Render every line of the material below as an item in a single numbered list, omitting the blank lines.

» Information:
####

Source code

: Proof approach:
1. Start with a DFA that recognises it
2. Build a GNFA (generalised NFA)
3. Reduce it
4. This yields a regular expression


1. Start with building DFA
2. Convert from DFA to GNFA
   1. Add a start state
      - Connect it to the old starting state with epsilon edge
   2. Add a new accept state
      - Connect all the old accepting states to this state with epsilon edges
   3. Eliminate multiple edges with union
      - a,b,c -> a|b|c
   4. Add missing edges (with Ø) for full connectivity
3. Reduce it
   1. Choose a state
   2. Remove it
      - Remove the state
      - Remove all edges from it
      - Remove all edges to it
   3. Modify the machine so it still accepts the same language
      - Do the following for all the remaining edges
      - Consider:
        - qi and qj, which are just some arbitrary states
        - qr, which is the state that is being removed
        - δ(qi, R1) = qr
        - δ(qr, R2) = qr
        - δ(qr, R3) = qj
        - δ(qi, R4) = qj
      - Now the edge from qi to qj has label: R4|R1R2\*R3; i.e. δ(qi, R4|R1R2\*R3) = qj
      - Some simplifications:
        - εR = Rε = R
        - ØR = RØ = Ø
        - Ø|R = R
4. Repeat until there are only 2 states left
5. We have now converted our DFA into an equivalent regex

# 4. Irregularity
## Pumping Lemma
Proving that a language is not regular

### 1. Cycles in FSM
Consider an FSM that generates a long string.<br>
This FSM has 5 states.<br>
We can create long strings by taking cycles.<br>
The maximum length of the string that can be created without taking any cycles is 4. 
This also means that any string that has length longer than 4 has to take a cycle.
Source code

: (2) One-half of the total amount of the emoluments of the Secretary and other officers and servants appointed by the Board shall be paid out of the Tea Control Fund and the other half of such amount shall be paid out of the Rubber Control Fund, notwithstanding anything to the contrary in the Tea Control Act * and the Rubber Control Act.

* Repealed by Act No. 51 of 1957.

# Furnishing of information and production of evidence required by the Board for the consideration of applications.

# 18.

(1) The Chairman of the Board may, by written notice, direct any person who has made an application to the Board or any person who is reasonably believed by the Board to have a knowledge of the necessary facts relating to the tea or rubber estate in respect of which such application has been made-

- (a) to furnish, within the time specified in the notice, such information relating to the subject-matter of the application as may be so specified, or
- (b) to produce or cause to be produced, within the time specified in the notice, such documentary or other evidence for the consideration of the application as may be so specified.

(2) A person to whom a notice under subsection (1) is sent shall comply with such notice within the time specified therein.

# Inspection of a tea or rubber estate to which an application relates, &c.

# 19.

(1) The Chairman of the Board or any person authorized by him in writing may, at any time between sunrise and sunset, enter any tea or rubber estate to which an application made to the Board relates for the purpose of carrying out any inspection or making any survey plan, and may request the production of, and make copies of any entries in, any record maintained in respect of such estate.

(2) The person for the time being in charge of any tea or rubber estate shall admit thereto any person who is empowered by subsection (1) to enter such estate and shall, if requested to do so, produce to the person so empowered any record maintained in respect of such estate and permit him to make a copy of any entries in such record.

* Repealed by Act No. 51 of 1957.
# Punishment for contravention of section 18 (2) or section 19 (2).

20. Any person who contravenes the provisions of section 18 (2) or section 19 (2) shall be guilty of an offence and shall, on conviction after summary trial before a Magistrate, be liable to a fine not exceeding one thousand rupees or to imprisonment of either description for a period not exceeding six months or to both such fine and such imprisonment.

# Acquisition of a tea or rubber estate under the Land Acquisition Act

####

» Task response:
1. Source code
2. : Proof approach:
3. 1. Start with a DFA that recognises it
4. 2. Build a GNFA (generalised NFA)
5. 3. Reduce it
6. 4. This yields a regular expression
7. 1. Start with building DFA
8. 2. Convert from DFA to GNFA
9.    1. Add a start state
10.       - Connect it to the old starting state with epsilon edge
11.    2. Add a new accept state
12.       - Connect all the old accepting states to this state with epsilon edges
13.    3. Eliminate multiple edges with union
14.       - a,b,c -> a|b|c
15.    4. Add missing edges (with Ø) for full connectivity
16. 3. Reduce it
17.    1. Choose a state
18.    2. Remove it
19.       - Remove the state
20.       - Remove all edges from it
21.       - Remove all edges to it
22.    3. Modify the machine so it still accepts the same language
23.       - Do the following for all the remaining edges
24.       - Consider:
25.         - qi and qj, which are just some arbitrary states
26.         - qr, which is the state that is being removed
27.         - δ(qi, R1) = qr
28.         - δ(qr, R2) = qr
29.         - δ(qr, R3) = qj
30.         - δ(qi, R4) = qj
31.       - Now the edge from qi to qj has label: R4|R1R2\*R3; i.e. δ(qi, R4|R1R2\*R3) = qj
32.       - Some simplifications:
33.         - εR = Rε = R
34.         - ØR = RØ = Ø
35.         - Ø|R = R
36. 4. Repeat until there are only 2 states left
37. 5. We have now converted our DFA into an equivalent regex
38. # 4. Irregularity
39. ## Pumping Lemma
40. Proving that a language is not regular
41. ### 1. Cycles in FSM
42. Consider an FSM that generates a long string.<br>
43. This FSM has 5 states.<br>
44. We can create long strings by taking cycles.<br>
45. The maximum length of the string that can be created without taking any cycles is 4. 
46. This also means that any string that has length longer than 4 has to take a cycle.
47. Source code
48. : (2) One-half of the total amount of the emoluments of the Secretary and other officers and servants appointed by the Board shall be paid out of the Tea Control Fund and the other half of such amount shall be paid out of the Rubber Control Fund, notwithstanding anything to the contrary in the Tea Control Act * and the Rubber Control Act.
49. * Repealed by Act No. 51 of 1957.
50. # Furnishing of information and production of evidence required by the Board for the consideration of applications.
51. # 18.
52. (1) The Chairman of the Board may, by written notice, direct any person who has made an application to the Board or any person who is reasonably believed by the Board to have a knowledge of the necessary facts relating to the tea or rubber estate in respect of which such application has been made-
53. - (a) to furnish, within the time specified in the notice, such information relating to the subject-matter of the application as may be so specified, or
54. - (b) to produce or cause to be produced, within the time specified in the notice, such documentary or other evidence for the consideration of the application as may be so specified.
55. (2) A person to whom a notice under subsection (1) is sent shall comply with such notice within the time specified therein.
56. # Inspection of a tea or rubber estate to which an application relates, &c.
57. # 19.
58. (1) The Chairman of the Board or any person authorized by him in writing may, at any time between sunrise and sunset, enter any tea or rubber estate to which an application made to the Board relates for the purpose of carrying out any inspection or making any survey plan, and may request the production of, and make copies of any entries in, any record maintained in respect of such estate.
59. (2) The person for the time being in charge of any tea or rubber estate shall admit thereto any person who is empowered by subsection (1) to enter such estate and shall, if requested to do so, produce to the person so empowered any record maintained in respect of such estate and permit him to make a copy of any entries in such record.
60. * Repealed by Act No. 51 of 1957.
61. # Punishment for contravention of section 18 (2) or section 19 (2).
62. 20. Any person who contravenes the provisions of section 18 (2) or section 19 (2) shall be guilty of an offence and shall, on conviction after summary trial before a Magistrate, be liable to a fine not exceeding one thousand rupees or to imprisonment of either description for a period not exceeding six months or to both such fine and such imprisonment.
63. # Acquisition of a tea or rubber estate under the Land Acquisition Act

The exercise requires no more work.